If you are born in Canada, you can expect to live a much healthier life than if you are born in Cameroon.

These disparities are what the global health community increasingly understand as health inequities — differences in health that are avoidable and unfair. Yet views on how states should respond differ considerably depending on whether you believe that doing so requires a charitable response to misfortune or whether it provokes moral and legal responsibilities to respond to injustice.

Professor Lisa Forman is a leading international human rights law scholar who believes the latter and is leveraging her Canada Research Chair, awarded April 9, 2015, to advance health as a human right for all as an integral component of responses to global health equity.

“The right to health is a fundamental human right recognized in international law that can help political and health leaders to better address global health inequities,” said Forman, Lupina Assistant Professor in Global Health and Human Rights at the Dalla Lana School of Public Health.

Supported by CRC funding, Forman’s research seeks to strengthen the international legal framework on the right to health to better respond to global health inequity in a number of ways.

“For example, there’s a loophole in the right to health argument that permits states to deny health care on the basis of limited resources, including for the poorest and most vulnerable populations,” said Forman, who is also director of the Comparative Program on Health and Society, a health fellowship program funded by the Lupina Foundation, which supports graduate research across U of T on the social determinants of health.

Forman explains that international lawyers have tried to fix this loophole by developing the idea of “minimum core obligations” to meet essential health needs that cannot be denied under any circumstances. Lawyers and policy-makers around the world have adopted this idea, but the definition of minimum core obligations does not specify the health needs it covers and it fails to specify the obligations of wealthier countries to assist poor countries to meet core obligations.

“These gaps in the definition limit the ability of the right to health to protect people’s health against government inaction and cuts in international health funding,” said Forman.

“My research proposes to fill this gap by analyzing how courts and scholars around the world have interpreted this concept, and using this analysis to reconceptualise how we define and implement minimum core obligations.”

Professor Forman’s work is recognized in the U of T community, nationally and internationally. She is the co-recipient of the 2015 Ludwig and Estelle Jus Memorial Human Rights Prize, an annual recognition of lasting contributions to the U of T community in terms of education and action against discrimination. She shares this year’s Jus Prize with U of T’s Faculty of Law’s International Human Rights Program and will accept the award at a formal presentation ceremony on April 13, 2015.

With almost 20 years of experience in health and human rights, Forman says the recent accolades are warm encouragement for what continues to be a small and often highly contested area of scholarship and practice, and she hopes to leverage the CRC to grow the field by supporting student research in this area.

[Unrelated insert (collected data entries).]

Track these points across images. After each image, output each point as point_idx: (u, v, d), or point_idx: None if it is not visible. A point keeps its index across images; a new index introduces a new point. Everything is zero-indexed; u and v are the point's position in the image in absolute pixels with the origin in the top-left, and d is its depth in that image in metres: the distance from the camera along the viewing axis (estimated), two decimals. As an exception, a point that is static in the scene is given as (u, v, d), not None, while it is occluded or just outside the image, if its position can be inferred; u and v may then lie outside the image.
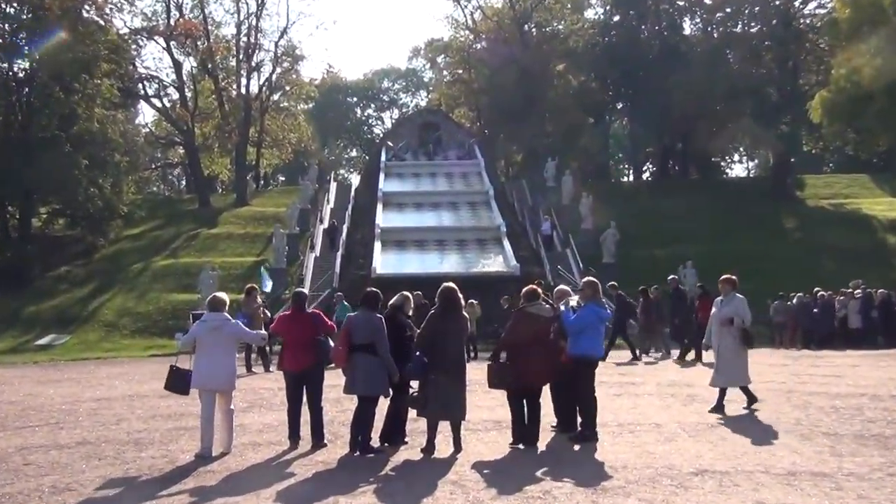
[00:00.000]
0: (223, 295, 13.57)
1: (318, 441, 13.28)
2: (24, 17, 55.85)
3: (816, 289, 36.53)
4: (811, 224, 56.28)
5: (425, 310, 15.31)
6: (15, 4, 55.98)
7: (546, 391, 13.83)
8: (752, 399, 15.92)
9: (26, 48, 55.91)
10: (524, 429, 12.95)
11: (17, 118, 54.40)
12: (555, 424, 14.04)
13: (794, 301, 36.35)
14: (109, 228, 57.95)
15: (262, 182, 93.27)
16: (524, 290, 13.44)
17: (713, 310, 16.35)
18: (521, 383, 12.83)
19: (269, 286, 32.78)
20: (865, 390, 18.39)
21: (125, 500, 10.41)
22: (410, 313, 13.81)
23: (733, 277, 16.28)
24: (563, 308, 13.53)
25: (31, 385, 24.09)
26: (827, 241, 50.54)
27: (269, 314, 28.50)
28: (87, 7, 58.01)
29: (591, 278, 14.24)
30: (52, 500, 10.53)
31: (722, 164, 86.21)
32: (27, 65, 56.37)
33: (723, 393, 15.81)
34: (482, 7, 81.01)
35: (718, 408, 15.60)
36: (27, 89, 55.28)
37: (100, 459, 12.81)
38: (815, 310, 35.59)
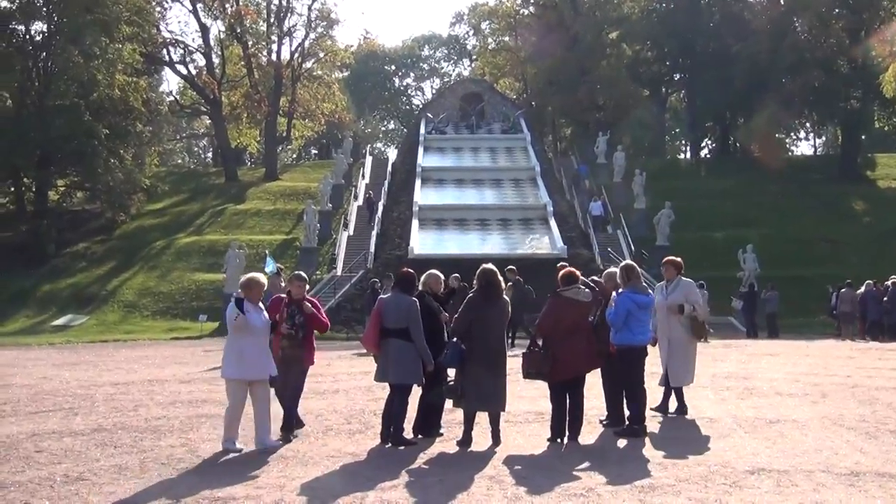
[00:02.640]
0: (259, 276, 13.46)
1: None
2: (41, -24, 56.08)
3: (893, 277, 36.16)
4: (883, 207, 55.90)
5: (463, 294, 15.25)
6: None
7: (599, 383, 13.87)
8: (683, 405, 15.08)
9: (43, 10, 56.15)
10: (565, 424, 12.88)
11: (34, 84, 54.83)
12: (604, 419, 13.99)
13: (863, 289, 36.06)
14: (130, 203, 58.34)
15: (317, 153, 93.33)
16: (561, 272, 13.32)
17: (657, 297, 15.04)
18: (559, 373, 12.75)
19: (269, 269, 33.54)
20: (938, 386, 18.25)
21: (141, 492, 10.46)
22: (441, 292, 13.77)
23: (678, 259, 15.42)
24: (613, 296, 13.49)
25: (45, 368, 24.30)
26: (899, 226, 50.18)
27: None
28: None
29: (628, 261, 14.09)
30: (64, 490, 10.57)
31: (786, 141, 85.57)
32: (44, 28, 56.65)
33: (670, 392, 15.21)
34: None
35: (663, 408, 15.12)
36: (44, 54, 55.67)
37: (115, 447, 12.87)
38: (884, 299, 35.35)
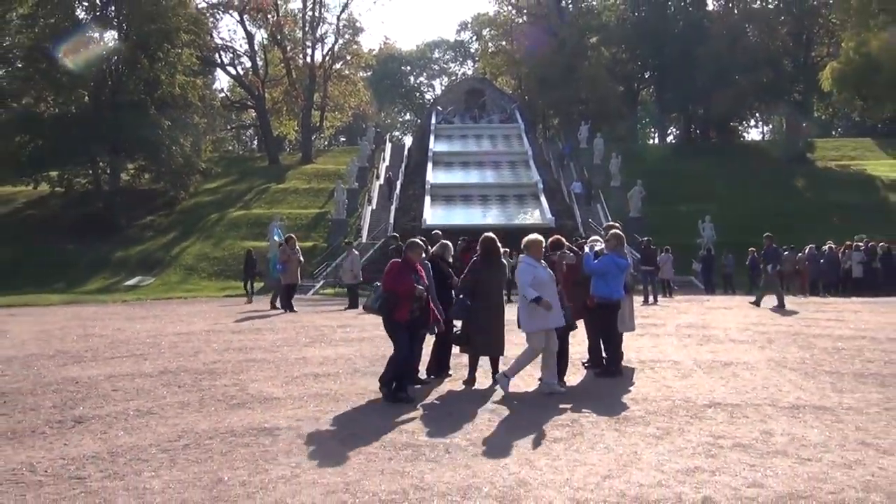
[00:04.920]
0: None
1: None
2: (113, -9, 56.18)
3: (829, 242, 36.32)
4: (821, 184, 55.78)
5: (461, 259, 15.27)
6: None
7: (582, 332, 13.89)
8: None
9: (115, 20, 56.29)
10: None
11: (108, 83, 54.84)
12: (586, 361, 14.01)
13: (805, 252, 36.16)
14: (189, 183, 58.44)
15: (345, 140, 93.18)
16: (550, 239, 13.30)
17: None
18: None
19: (277, 238, 34.55)
20: (865, 333, 18.23)
21: (201, 423, 10.53)
22: (451, 260, 13.77)
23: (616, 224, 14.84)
24: (586, 250, 13.49)
25: (119, 321, 24.35)
26: (834, 199, 50.10)
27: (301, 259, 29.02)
28: (168, -17, 58.04)
29: (617, 231, 13.90)
30: (136, 423, 10.66)
31: (739, 128, 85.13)
32: (116, 35, 56.71)
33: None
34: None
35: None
36: (116, 58, 55.64)
37: (179, 387, 12.93)
38: (821, 259, 35.48)
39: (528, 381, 12.86)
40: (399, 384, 11.73)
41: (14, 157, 54.18)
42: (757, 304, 25.67)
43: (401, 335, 11.85)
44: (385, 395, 11.61)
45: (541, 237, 12.45)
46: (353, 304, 27.51)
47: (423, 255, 12.66)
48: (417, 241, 12.39)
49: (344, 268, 29.70)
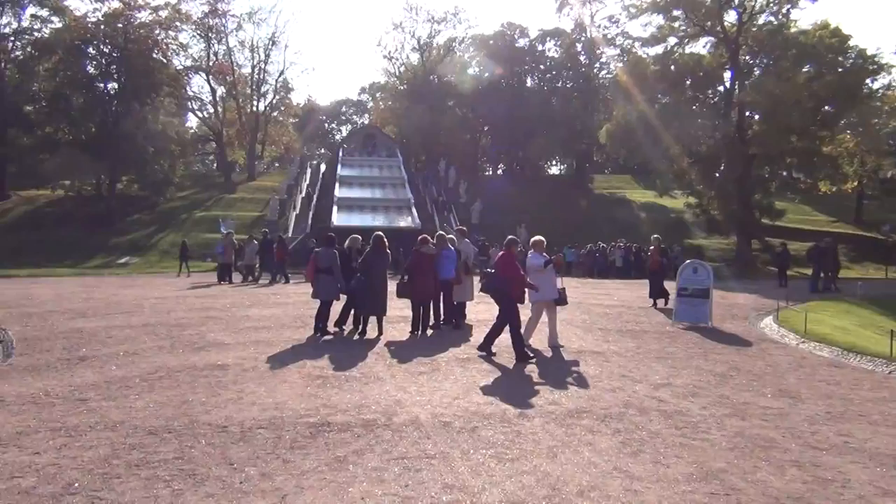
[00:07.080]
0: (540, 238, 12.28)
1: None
2: (115, 54, 54.06)
3: (600, 243, 37.49)
4: (596, 204, 57.40)
5: (363, 249, 15.15)
6: (109, 45, 54.19)
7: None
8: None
9: (115, 74, 54.36)
10: (419, 323, 12.93)
11: (109, 119, 52.73)
12: (442, 321, 13.96)
13: (586, 249, 37.24)
14: (166, 192, 56.66)
15: (278, 165, 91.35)
16: (419, 238, 13.35)
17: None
18: (416, 295, 12.77)
19: (223, 230, 34.33)
20: (624, 303, 18.83)
21: (171, 360, 10.17)
22: (359, 248, 13.75)
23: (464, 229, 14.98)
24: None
25: (113, 288, 23.40)
26: (605, 214, 51.62)
27: (236, 245, 28.30)
28: (155, 51, 56.44)
29: (452, 234, 14.08)
30: (124, 360, 10.24)
31: (545, 166, 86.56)
32: (115, 86, 54.64)
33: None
34: (405, 64, 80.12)
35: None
36: (116, 101, 53.55)
37: (156, 335, 12.46)
38: (597, 254, 36.50)
39: (402, 333, 12.85)
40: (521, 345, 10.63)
41: (38, 170, 52.75)
42: None
43: (514, 308, 10.89)
44: (518, 357, 10.41)
45: (542, 238, 12.21)
46: (220, 278, 26.54)
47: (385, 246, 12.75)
48: (515, 238, 11.77)
49: (247, 252, 28.04)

“By training more students, we are teaching future activists, scholars, practitioners and policy-makers about the right to health in international law and the importance of adopting a human rights-based approach to health.

Building the field could have modest but significant down-stream influences on domestic and global policy on health, particularly as we try advance towards global health equity goals like universal health coverage.”

Photo: Lisa Forman (third from left) participates in a panel discussion about Power, Politics and Privilege at U of T’s Global Health Summit in November 2014.